Crítica – Estranho Caminho

O isolamento social e as medidas de proteção necessárias durante a pandemia da Covid-19 foram o grande motivador dos filmes realizados durante a quarentena. Obras como O Dia da Posse, que lidava com a necessidade de ficar dentro de um apartamento por uma perspectiva voyeurística, gerenciando o tédio da rotina do lockdown por meio da observação dos outros, e Seguindo Todos os Protocolos, que brincava com as medidas de segurança necessárias para transar.

Estranho Caminho, dirigido por Guto Parente, é também um filme pandêmico, mas ao invés de colocar o seu protagonista, David (Lucas Limeira), isolado num espaço geográfico, o coloca no mundo, mas num cenário um tanto alienante, onde nada se firma e tudo parece fugidio, o deixando tão sozinho quanto se estivesse trancado num apartamento.

O personagem é um cineasta que retorna ao Brasil depois de alguns anos para exibir o seu primeiro longa em um festival de cinema em Fortaleza, sua cidade natal.

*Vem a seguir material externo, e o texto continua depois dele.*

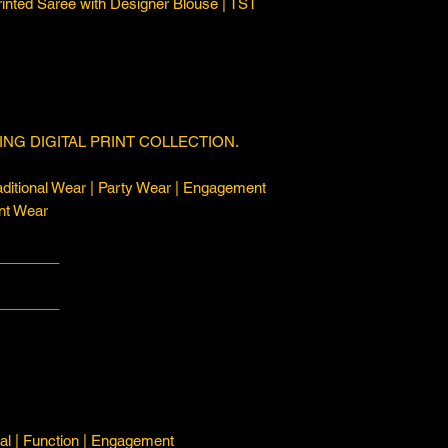
rinted Saree with Designer Blouse | TST
NG DIGITAL PRINT COLLECTION.
ditional Wear | Party Wear | Engagement
nt Wear
________
________
l | Function | Engagement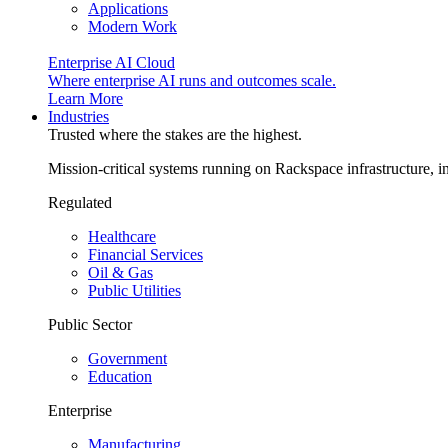
Applications
Modern Work
Enterprise AI Cloud
Where enterprise AI runs and outcomes scale.
Learn More
Industries
Trusted where the stakes are the highest.
Mission-critical systems running on Rackspace infrastructure, 
Regulated
Healthcare
Financial Services
Oil & Gas
Public Utilities
Public Sector
Government
Education
Enterprise
Manufacturing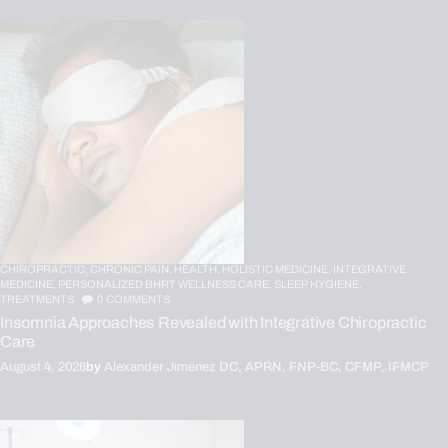
CHIROPRACTIC,
CHRONIC PAIN,
HEALTH,
HOLISTIC MEDICINE,
INTEGRATIVE
MEDICINE,
PERSONALIZED BHRT WELLNESS CARE,
SLEEP HYGIENE,
TREATMENTS
0
COMMENTS
Insomnia Approaches Revealed with Integrative Chiropractic
Care
August 4, 2026
by
Alexander Jimenez DC, APRN, FNP-BC, CFMP, IFMCP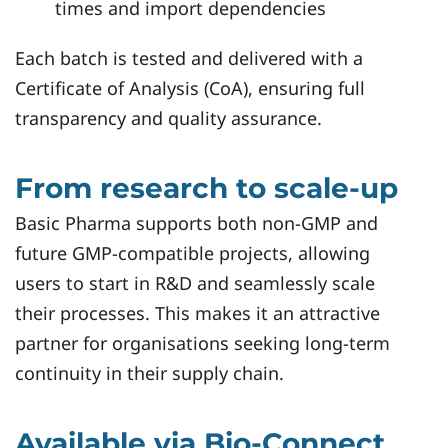
times and import dependencies
Each batch is tested and delivered with a
Certificate of Analysis (CoA), ensuring full
transparency and quality assurance.
From research to scale-up
Basic Pharma supports both non-GMP and
future GMP-compatible projects, allowing
users to start in R&D and seamlessly scale
their processes. This makes it an attractive
partner for organisations seeking long-term
continuity in their supply chain.
Available via Bio‑Connect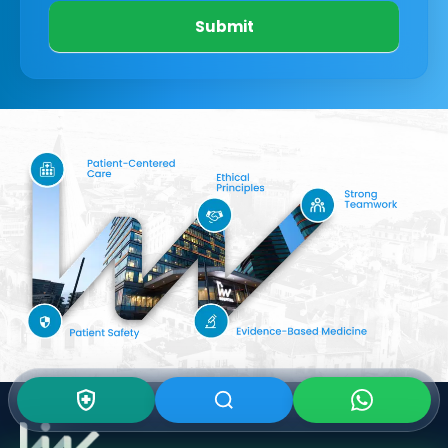
Submit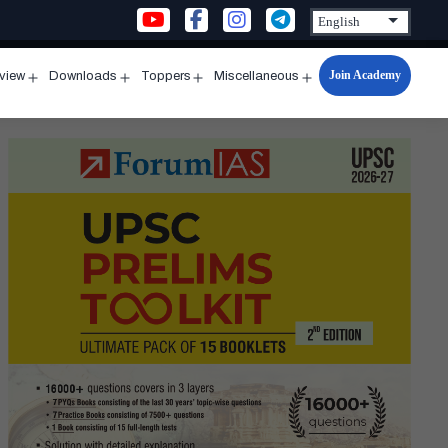
Join Academy
rview
Downloads
Toppers
Miscellaneous
n
Open
Open
Open
Open
u
menu
menu
menu
menu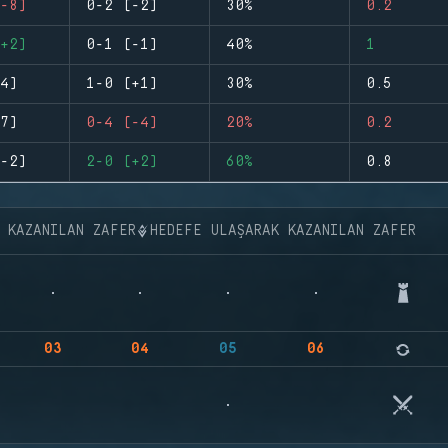
-8)
0-2 (-2)
30%
0.2
+2)
0-1 (-1)
40%
1
4)
1-0 (+1)
30%
0.5
7)
0-4 (-4)
20%
0.2
-2)
2-0 (+2)
60%
0.8
K KAZANILAN ZAFER
HEDEFE ULAŞARAK KAZANILAN ZAFER
03
04
05
06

A crise sanitária, contudo, muda completamente seus planos: a estadia de cinco dias passa a ter prazo indefinido, a passagem de volta para Portugal é cancelada, e a pousada onde estava é fechada, pois o dono foi internado com a doença.

Mesmo antes do coronavírus se fazer presente, Parente evidencia o quanto David já está deslocado desse cenário. Numa conversa com amigos, é revelado que eles não pretendem assistir ao filme, e a montagem os isola. Eles são apresentados unidos, mas no desenrolar do papo, cada um ocupa um plano único, cada um na sua.

Nesses primeiros momentos, onde David precisa encontrar um lugar para ficar, são os mais interessantes de Estranho Caminho. Mesmo sendo natural da cidade, ele parece à deriva naquele espaço, que nunca tem nada de muito específico: uma rua, uma praia. Em suas idas e vindas pelo município, nada parece ancorá-lo a realidade, e até os encontros com outras pessoas reforçam essa sensação de estranheza. Ao procurar a polícia para relatar um furto, a oficial que o atende não poderia estar mais distante da imagem do policial típico.

Eventualmente, ele encontra um lugar para ficar, a casa do seu pai, Geraldo (Carlos Francisco), cujas primeiras interações reforçam as singularidades da narrativa. O progenitor trata o filho como um elemento a ser gerenciado, o pedido de moradia é recebido com “não sei, tenho que analisar algumas variáveis”. Mesmo relutante, Geraldo aceita dar abrigo ao filho, mas com a condição de que ele não atrapalhe seu trabalho.

A partir disso, Estranho Caminho se fixa nessa difícil relação de pai e filho, que flerta com a comédia, um pouco de terror, e puro drama familiar, que se distancia do que vinha sendo construído até então, e nunca encontra uma força própria, especialmente conforme caminha para sua conclusão que, sem entregar muito, toma uma posição surpreendentemente afetuosa do que apontava até então. As cenas focadas em David e Geraldo possuem certa monotonia, pois focam basicamente no atrito que a convivência entre os dois gera.


É visível a vontade de tornar esse momento um pouco mais complexo, como na cena em que Geraldo pede para ver o filme do filho, até para tornar uma revelação final mais impactante e dramática. Mas numa obra que parece ser tão motivada pelo desarraigamento, vê-la ancorada é uma sensação estranha.


Esse texto faz parte da cobertura da 27ª Mostra de Cinema de Tiradentes.